### REQUIREMENT
Scan the records for the word "brake". Copy each line that includes it.

### RECORDS TO USE
________
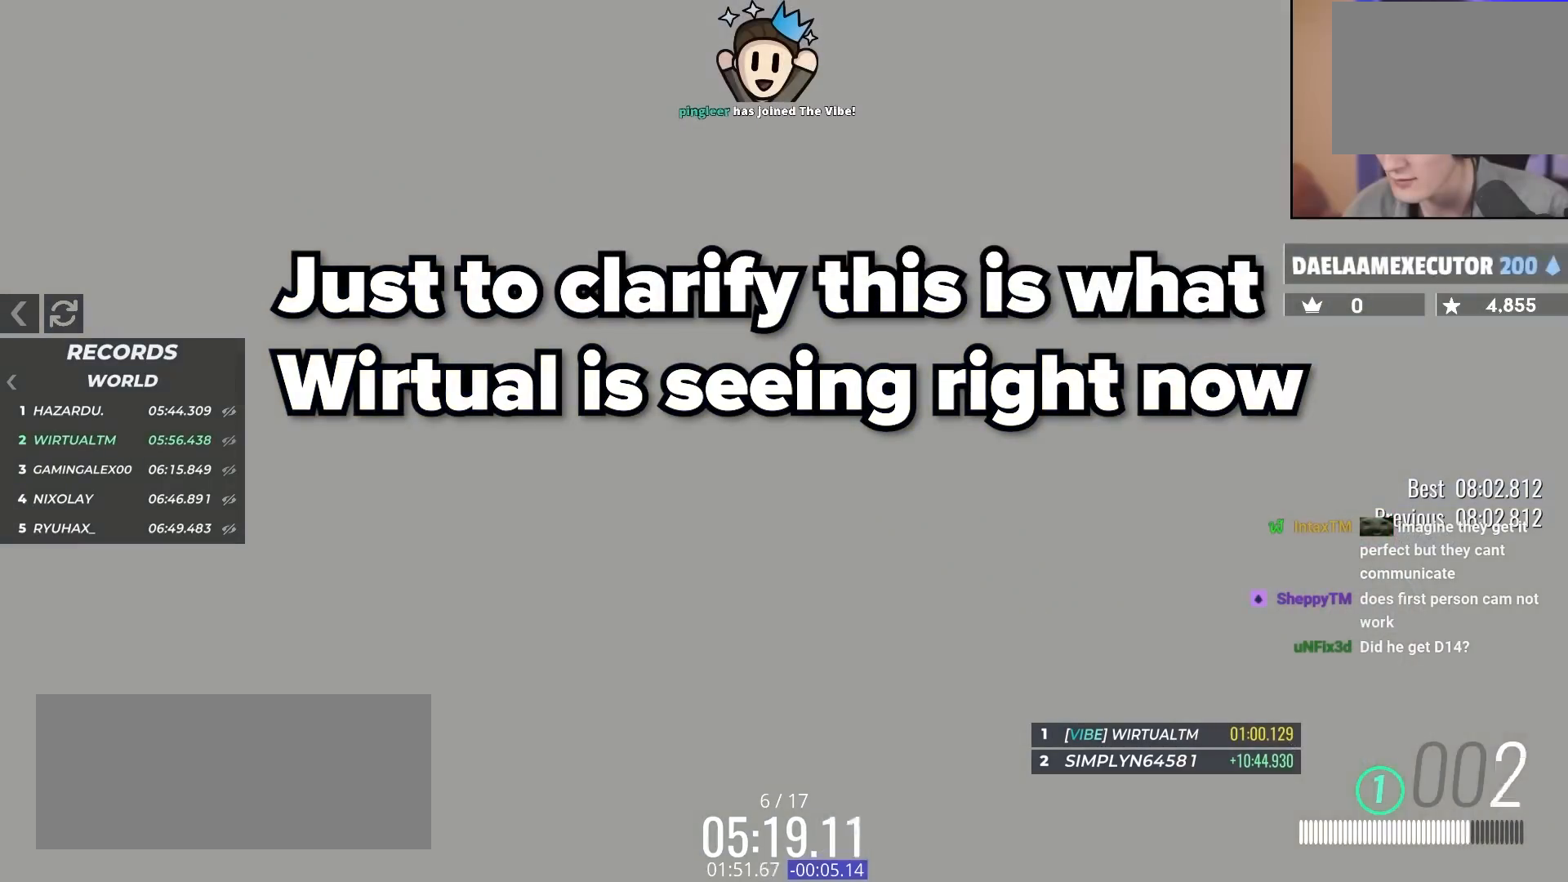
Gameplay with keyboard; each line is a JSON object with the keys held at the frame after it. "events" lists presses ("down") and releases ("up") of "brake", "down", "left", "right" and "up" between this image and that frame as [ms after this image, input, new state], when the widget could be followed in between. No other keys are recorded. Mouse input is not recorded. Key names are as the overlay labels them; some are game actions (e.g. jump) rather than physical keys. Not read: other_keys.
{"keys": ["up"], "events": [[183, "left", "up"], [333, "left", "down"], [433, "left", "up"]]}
________
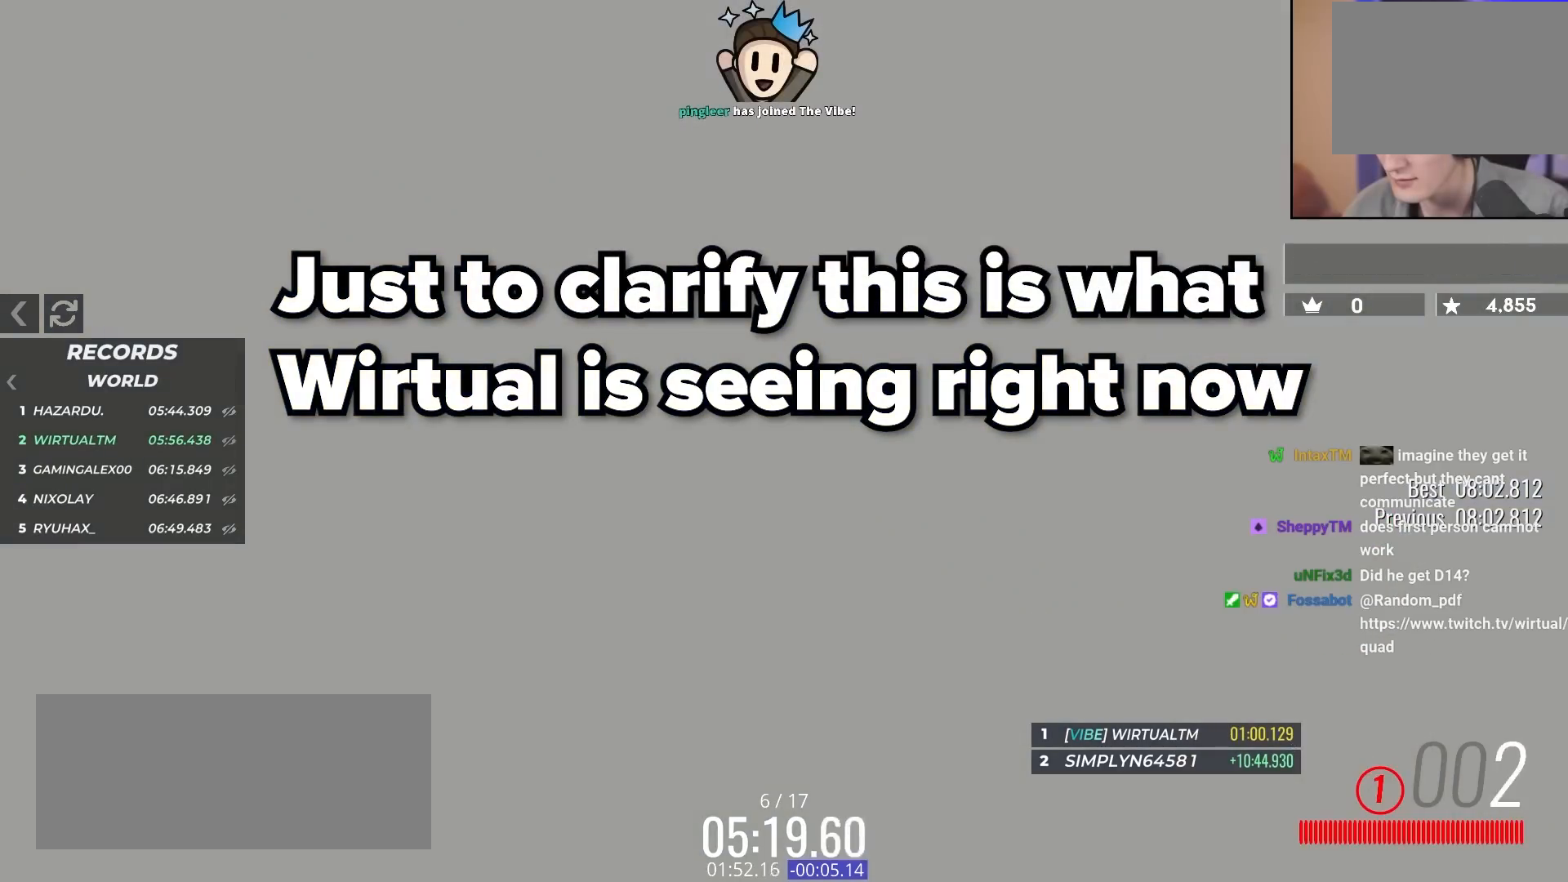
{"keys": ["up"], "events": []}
________
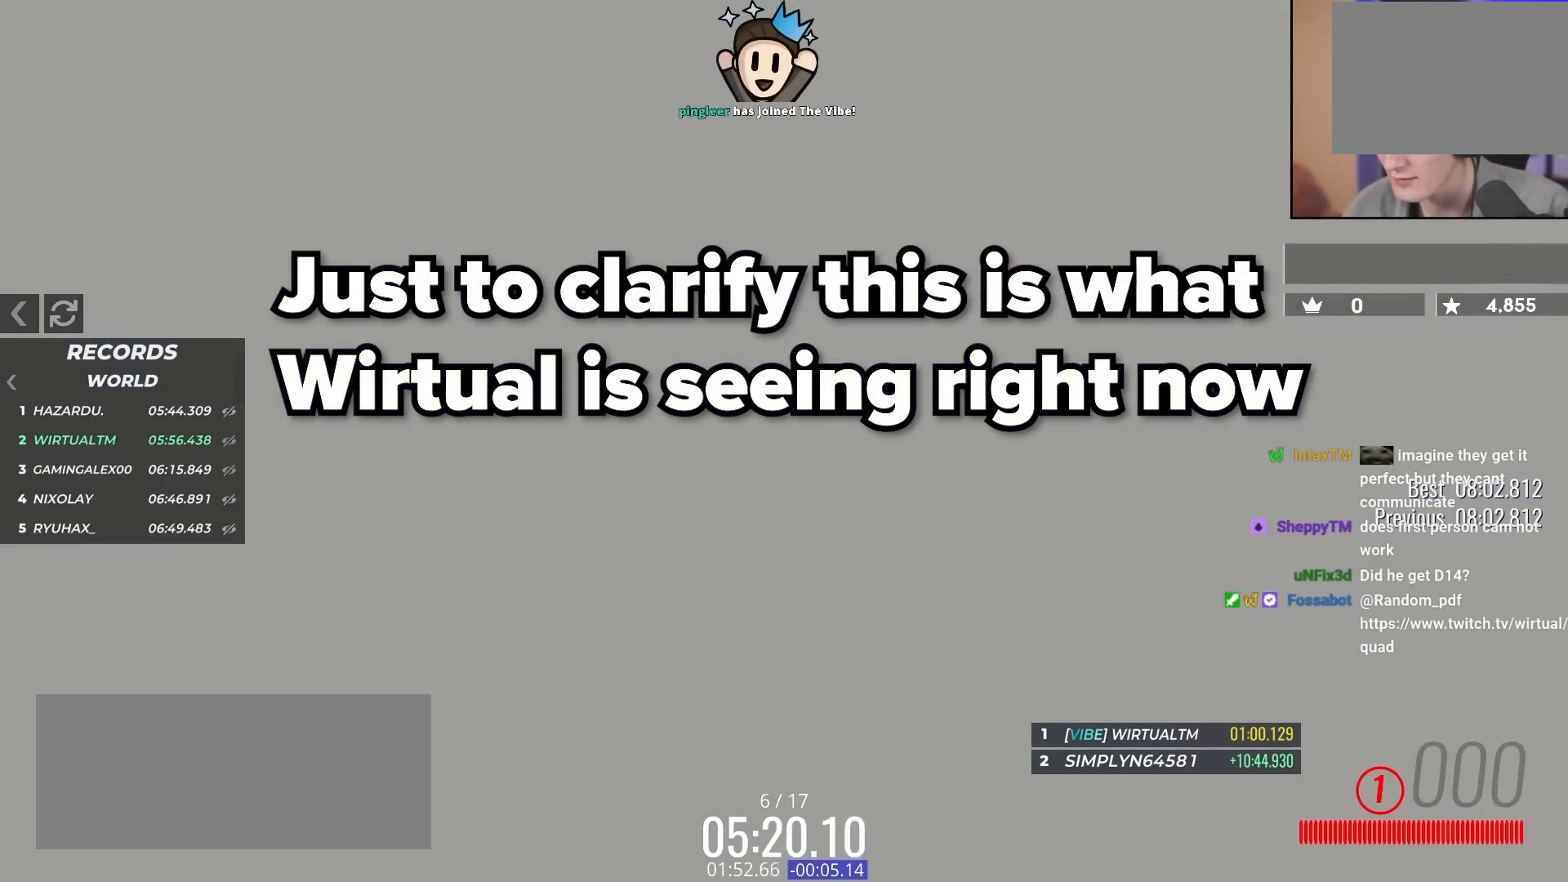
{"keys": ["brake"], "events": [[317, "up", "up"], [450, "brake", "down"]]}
________
### SOLUTION TO THE PROBLEM
Gameplay with keyboard; each line is a JSON object with the keys held at the frame after it. "events" lists presses ("down") and releases ("up") of "brake", "down", "left", "right" and "up" between this image and that frame as [ms after this image, input, new state], when the widget could be followed in between. No other keys are recorded. Mouse input is not recorded. Key names are as the overlay labels them; some are game actions (e.g. jump) rather than physical keys. Not read: other_keys.
{"keys": ["brake"], "events": [[317, "up", "up"], [450, "brake", "down"]]}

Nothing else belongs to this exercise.